L’ennesima svolta avviene con una vera rivoluzione al contrario, quando i fratelli con i rispettivi compagni di vita aprono Pedemontis, società agricola che valorizza l’aspetto territoriale del tartufo, con una tartufaia e l’approccio alla tartuficoltura. I loro 26 ettari di bosco, divisi in piccole superfici, diventano la nuova sfida: il tartufo bianco non è ‘coltivabile’ ma possono essere messi in atto alcuni accorgimenti che rendono il terreno più adatto alla loro crescita.
I quattro ragazzi puliscono i boschi, li ripopolano con alberi atti a fare tartufo bianco e nero, distanziano le piante per dar modo al sole di penetrare meglio.
Tagliano i rami per far produrre radici nuove, molto ospitali per tartufo. Dissodano il terreno per creare delle collinette che facciano defluire l’acqua, rivoltano il terreno e asportano le pietre per avere tartufi più tondi.
La scienza applicata al sapere contadino produce tartufo fresco, ma anche fiori, frutti, uva. Perché i quattro non si limitano al raccolto di oggi, ma stanno costruendo un’attività sul lungo periodo: parallelamente a quello che viene fatto in campo c’è una tecnologia unica, per custodire il territorio per un tempo molto lungo.

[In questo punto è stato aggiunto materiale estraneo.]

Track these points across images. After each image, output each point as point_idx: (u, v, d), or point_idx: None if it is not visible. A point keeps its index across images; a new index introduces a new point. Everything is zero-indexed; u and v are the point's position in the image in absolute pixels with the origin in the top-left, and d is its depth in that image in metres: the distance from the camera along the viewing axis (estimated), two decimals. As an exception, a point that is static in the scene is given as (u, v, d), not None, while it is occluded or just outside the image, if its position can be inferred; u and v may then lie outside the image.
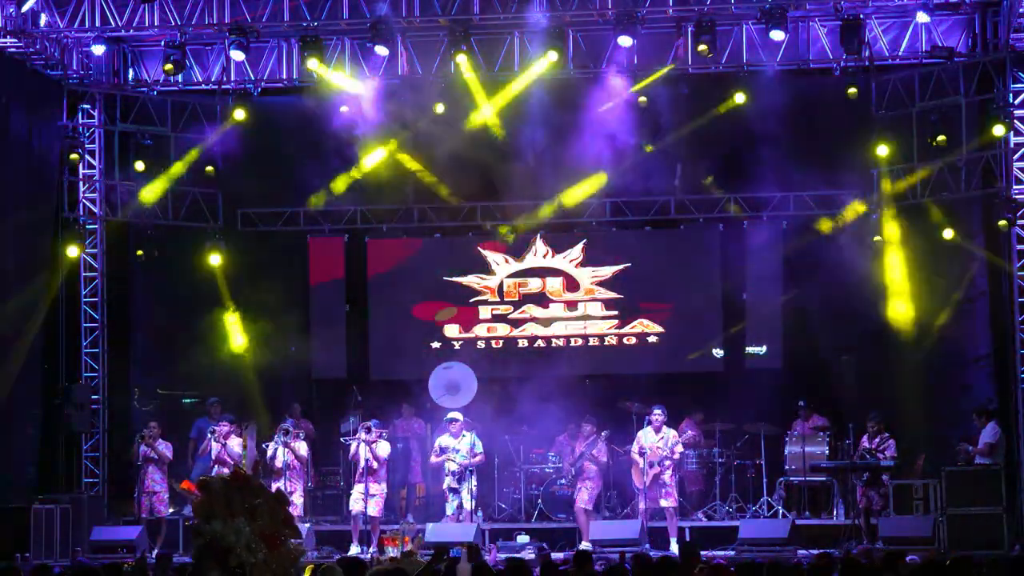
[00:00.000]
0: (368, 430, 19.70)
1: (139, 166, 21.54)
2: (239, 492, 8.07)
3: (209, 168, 21.98)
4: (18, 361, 20.29)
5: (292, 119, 21.73)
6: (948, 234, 20.75)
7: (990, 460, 19.34)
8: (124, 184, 21.88)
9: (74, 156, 21.00)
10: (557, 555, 18.58)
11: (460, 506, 19.51)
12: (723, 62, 20.68)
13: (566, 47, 20.50)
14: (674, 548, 18.92)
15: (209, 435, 20.32)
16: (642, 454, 19.72)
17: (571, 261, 23.11)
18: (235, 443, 20.26)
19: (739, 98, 20.89)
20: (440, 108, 21.43)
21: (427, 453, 21.80)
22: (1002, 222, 19.83)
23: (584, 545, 19.32)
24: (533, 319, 23.12)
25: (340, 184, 22.43)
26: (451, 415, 20.03)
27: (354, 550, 19.30)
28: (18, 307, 20.36)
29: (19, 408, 20.33)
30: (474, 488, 19.61)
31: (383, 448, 19.77)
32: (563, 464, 20.61)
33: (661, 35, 20.65)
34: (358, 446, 19.68)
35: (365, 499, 19.53)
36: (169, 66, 20.24)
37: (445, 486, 19.73)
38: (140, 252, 22.00)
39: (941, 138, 20.34)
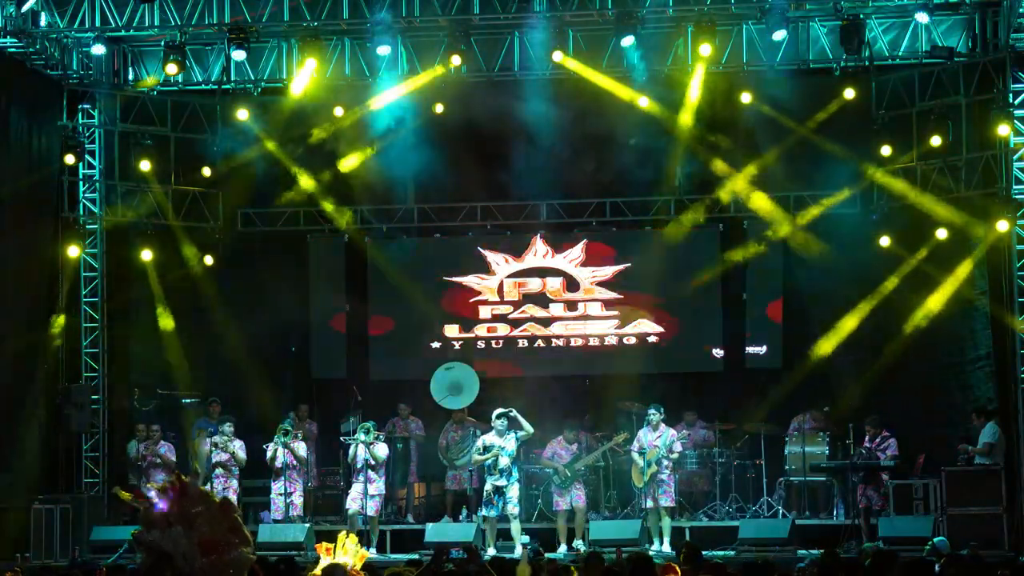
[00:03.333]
0: (367, 431, 19.71)
1: (142, 166, 21.55)
2: (178, 500, 8.03)
3: (207, 168, 22.01)
4: (18, 361, 20.30)
5: (292, 119, 21.71)
6: (942, 234, 20.74)
7: (990, 460, 19.36)
8: (124, 184, 21.89)
9: (70, 158, 20.95)
10: (557, 555, 18.61)
11: (505, 505, 19.28)
12: (723, 62, 20.68)
13: (566, 47, 20.49)
14: (667, 548, 18.94)
15: (208, 440, 20.34)
16: (641, 453, 19.73)
17: (571, 261, 23.10)
18: (237, 446, 20.25)
19: (744, 98, 20.87)
20: (439, 108, 21.50)
21: (423, 453, 21.82)
22: (1002, 222, 19.83)
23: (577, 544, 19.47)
24: (533, 319, 23.11)
25: (340, 183, 22.50)
26: (498, 418, 19.61)
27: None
28: (18, 307, 20.36)
29: (19, 408, 20.33)
30: (519, 488, 19.47)
31: (381, 449, 19.79)
32: (558, 465, 20.47)
33: (661, 35, 20.66)
34: (356, 447, 19.70)
35: (363, 499, 19.53)
36: (171, 66, 20.18)
37: (489, 485, 19.53)
38: (147, 253, 21.88)
39: (941, 138, 20.33)
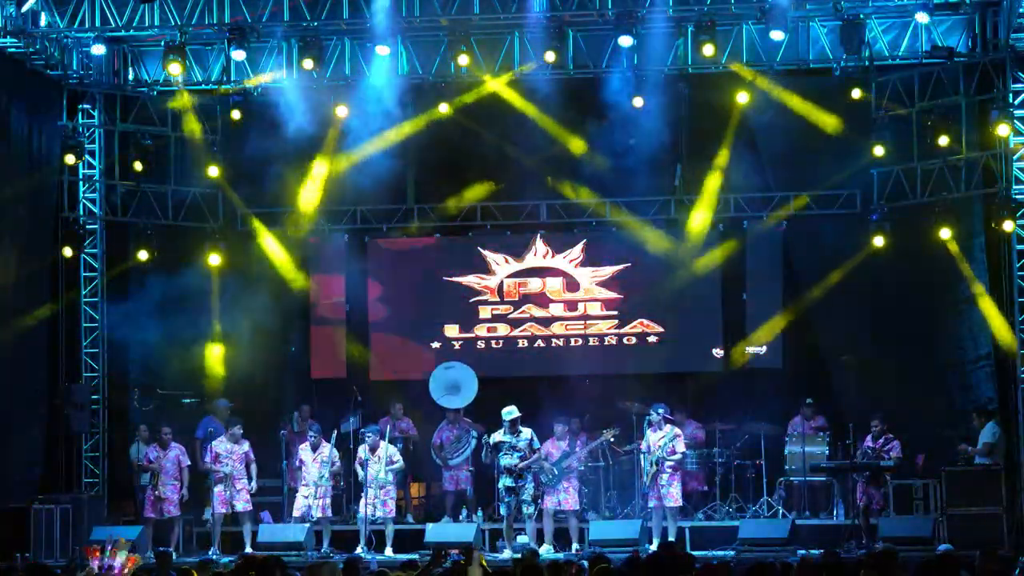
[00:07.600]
0: (373, 450, 19.62)
1: (139, 166, 21.55)
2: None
3: (207, 168, 22.01)
4: (18, 361, 20.29)
5: (292, 119, 21.71)
6: (946, 234, 20.73)
7: (990, 460, 19.37)
8: (124, 184, 21.90)
9: (70, 158, 20.93)
10: (557, 555, 18.59)
11: (517, 507, 19.18)
12: (723, 62, 20.68)
13: (566, 47, 20.50)
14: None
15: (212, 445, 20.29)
16: (645, 453, 19.69)
17: (571, 261, 23.10)
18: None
19: (742, 98, 20.88)
20: (443, 107, 21.55)
21: (415, 453, 21.78)
22: (1003, 222, 19.83)
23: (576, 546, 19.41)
24: (533, 319, 23.10)
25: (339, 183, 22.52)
26: (509, 414, 19.36)
27: (358, 551, 19.24)
28: (18, 307, 20.35)
29: (19, 408, 20.33)
30: (531, 488, 19.30)
31: (399, 461, 19.82)
32: (544, 464, 20.38)
33: (661, 35, 20.65)
34: (366, 470, 19.62)
35: (375, 504, 19.52)
36: (174, 65, 20.13)
37: (500, 485, 19.41)
38: (147, 253, 21.86)
39: (941, 138, 20.33)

E naturalmente vanno personalmente a raccogliere i tartufi, usando cani di famiglia, che sono veri e propri fratelli: vedere il rapporto simbiotico tra cane ed essere umano, tra padrone e animale, è la vera magia che questo viaggio tra le colline piemontesi ci ha saputo regalare. Perché quando il cane scova il tartufo, e l’uomo lo toglie con cura dal terreno, per evitare di romperlo, gli occhi dei due sono fissi sul risultato dello sforzo. Nessun tartufo uscirà dal terreno senza che questa sinergia sia perfetta, senza che il binomio abbia agito nel puro interesse comune. La magia della condivisione, che come in ogni attività che richiede un lavoro di squadra, ha nella sua realizzazione un’alchimia unica.